Third plea in law, alleging errors in fact and in law by the Commission in setting duration of the applicant’s alleged involvement in the infringements.

The applicants put forward that the banks were trading parties in Yen Interest rate Derivatives and therefore had knowledge of each other’s trading positions and interests. As such, according to the applicants, the evidence put forward by the Commission in support of the argument that ICAP had knowledge of the bilateral infringement is inconsequential, vague and misleading. Furthermore, so the applicants claim, the Commission’s approach assumes knowledge and conduct on part of the applicants through to the end of the bilateral infringement of the banks without providing any evidence of the applicant’s ongoing knowledge about the bank’s infringements.

4.

Fourth plea in law, alleging a breach by the Commission of the principle of the presumption of innocence and the principle of good administration.

According to the applicants, the Commission conducted a hybrid settlement procedure, in which the settlement decision adopted in December 2013 implicated ICAP by extensively describing its role as a facilitator. From that point on, the Commission could no longer pretend to have no bias in dealing with ICAP’s case.

5.

Fifth plea in law, alleging an infringement by the Commission of the Fining Guidelines, a breach of the principle of equal treatment, a breach of the principle of proportionality and a breach of the principle of legal certainty.
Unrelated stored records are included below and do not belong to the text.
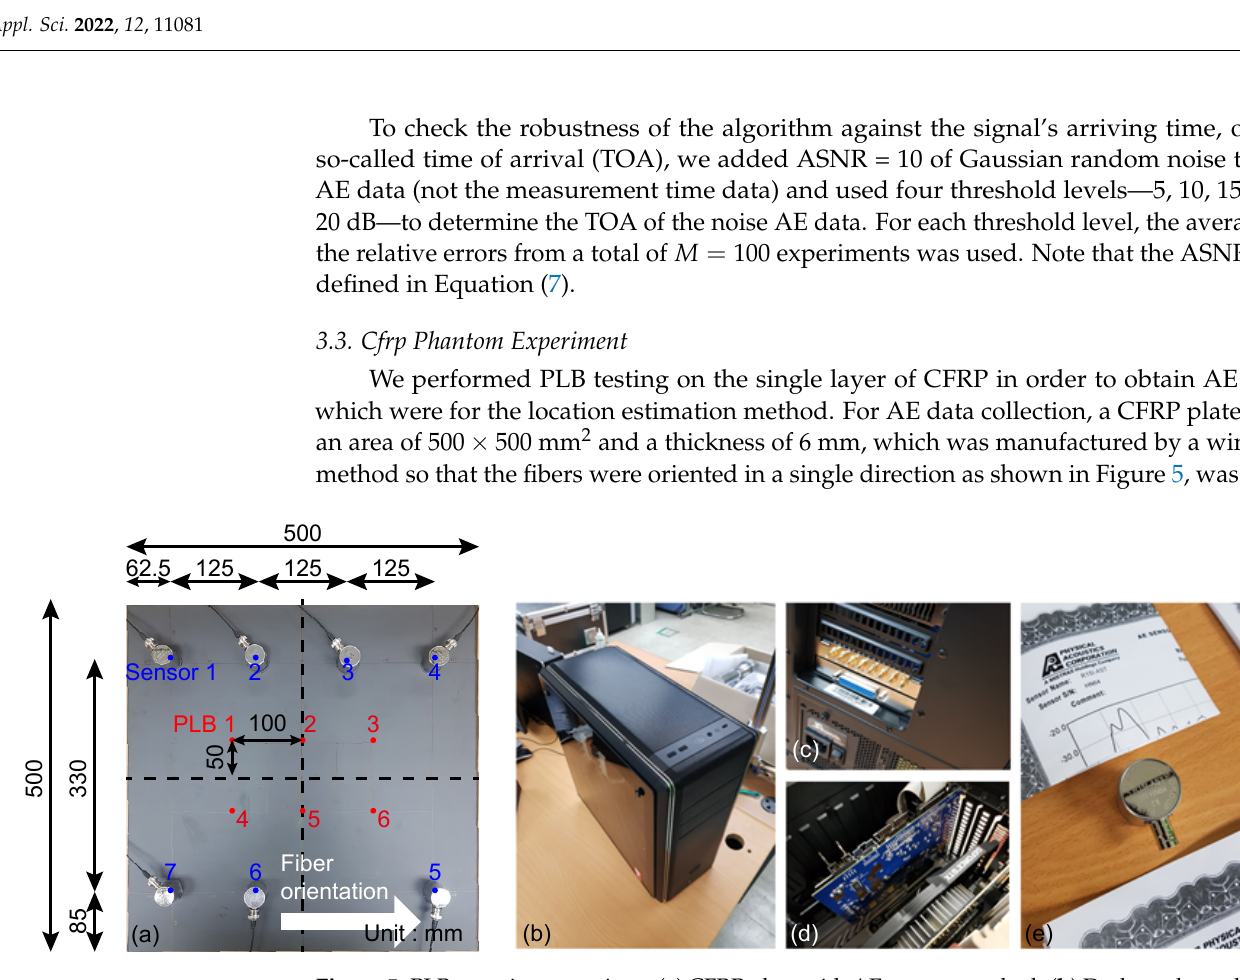
Figure 5. PLB experiment settings. ( a ) CFRP plate with AE sensor attached. ( b ) Desktop that collected AE signals measured by sensors. ( c ) Connector for connecting PAC board and sensor. ( d ) PAC’s Express-8 board. ( e ) PAC’s AE sensor (model: R15i-AST).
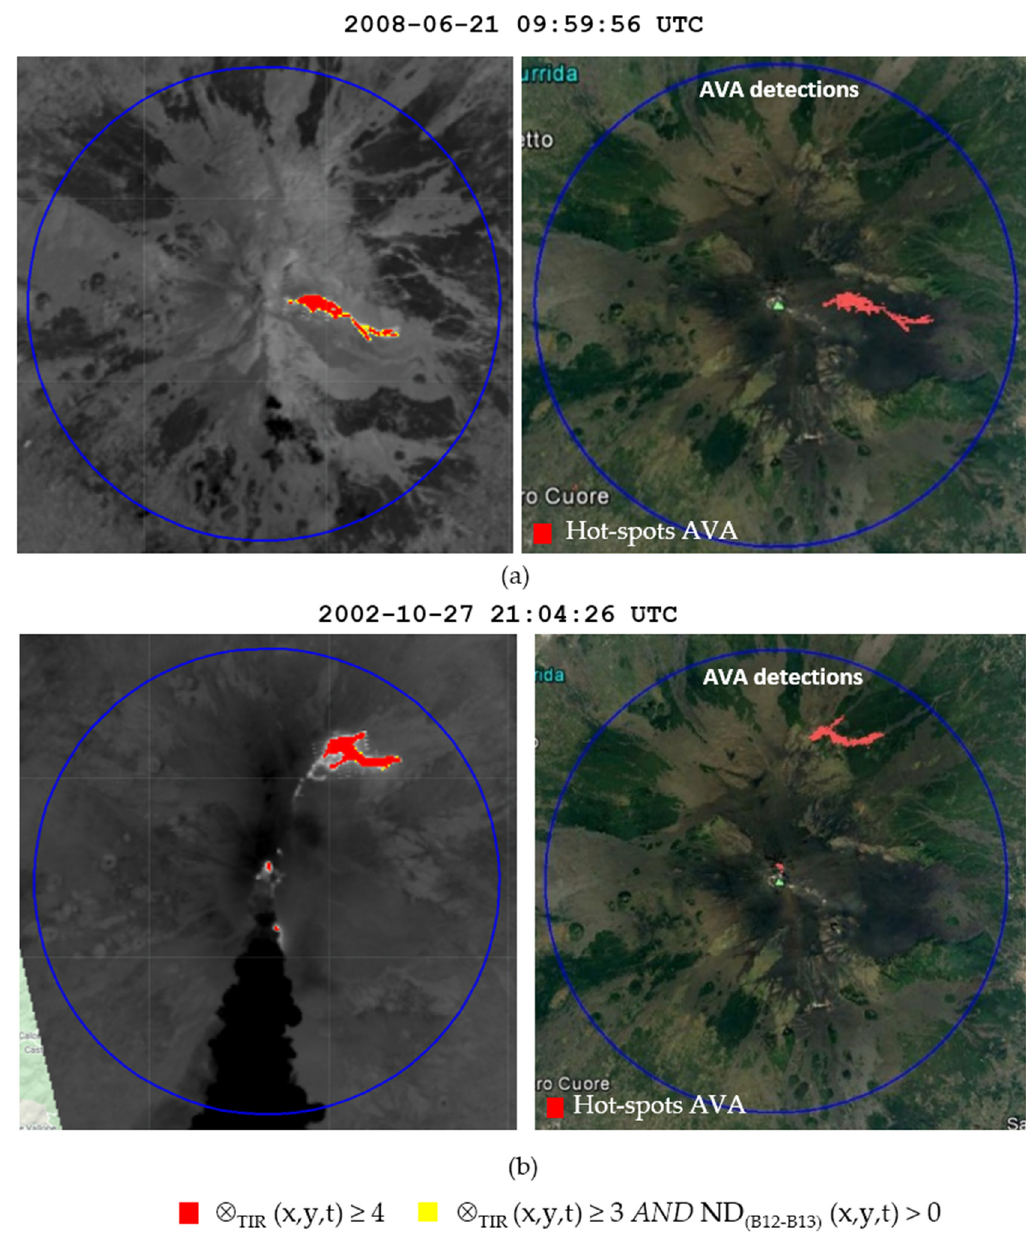
Figure 3. Thermal anomalies detected on ASTER scenes during the Mt. Etna flank eruptions of ( a ) 21 June 2008 and ( b ) 27 October 2002 by RASTer (left side) and AVA (right side). Hotspots detected by RASTer are depicted as in Figure 2. The hotspots detected by AVA are depicted in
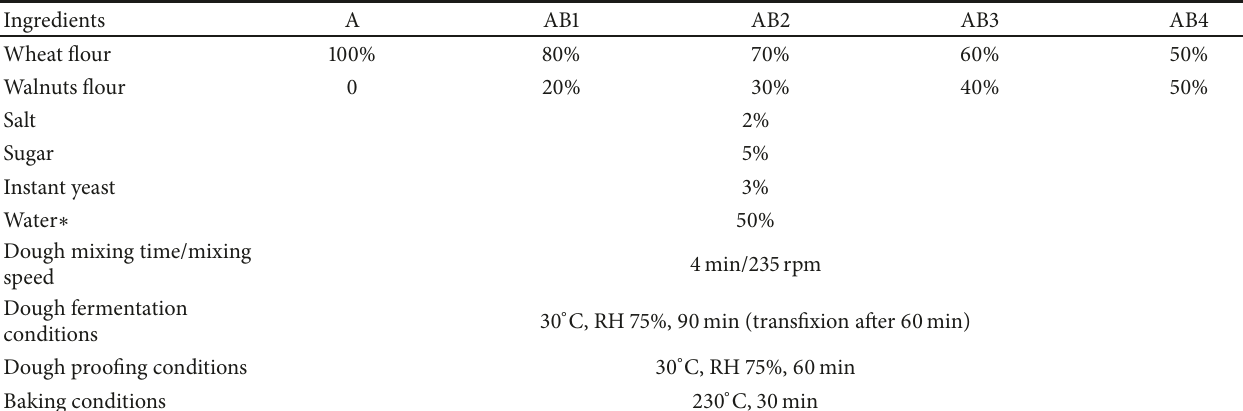
Table 1: Bread making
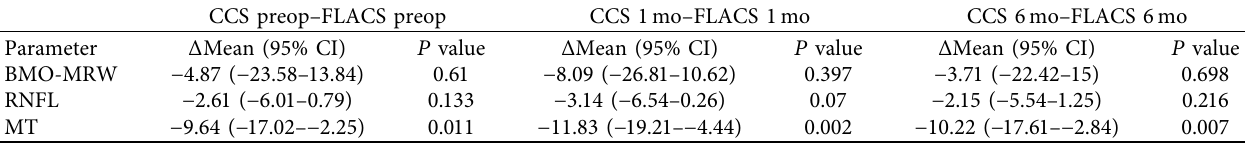
Table 4: Diference in BMO-MRW, RNFL and MT between CCS and FLACS groups in the three follow-up visits. CCS preop–FLACS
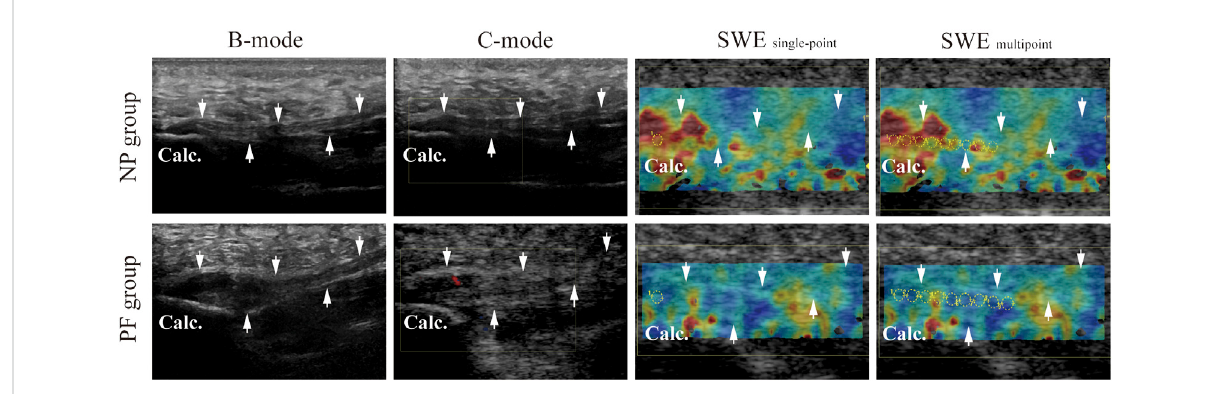
FIGURE 2 Acquisition plantar fascia images (arrows) of different ultrasound modalities in both NP group and PF group. Ultrasound modalities include B-mode, C-mode, and SWE. B-mode, and B-mode ultrasonography; C-mode, Color Doppler mode ultrasonography; SWE, shear wave elastography; NP group, non-pain group; PF group, plantar fasciopathy group; Calc,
The applicants put forward that the Commission breached the principle of legal certainty by imposing fines that go beyond mere nominal fines. This allegedly also constitutes a departure from its decisional practice. In addition, so the applicants claim, the Commission breached its Fining Guidelines by declining to use the value of the applicant’s sales as a basis for the fine, by failing to adequately specify its method in calculating the fine and by failing to justify these departures from its previous decisional practice. In addition, it’s the applicants’ opinion that the Commission breached the principle of equal treatment by treating the applicants differently from another broker accused of facilitation in similar circumstances and within the same infringement as well as by ultimately treating the applicants like the banks who perpetrated the infringement despite the applicants being accused only of facilitation. The applicants claim that as a result of this, the fines imposed are wholly disproportionate and the Commission has thus breached the principle of proportionality.

6.

Sixth plea in law, alleging a breach by the Commission of the principle of ‘ne bis in idem’.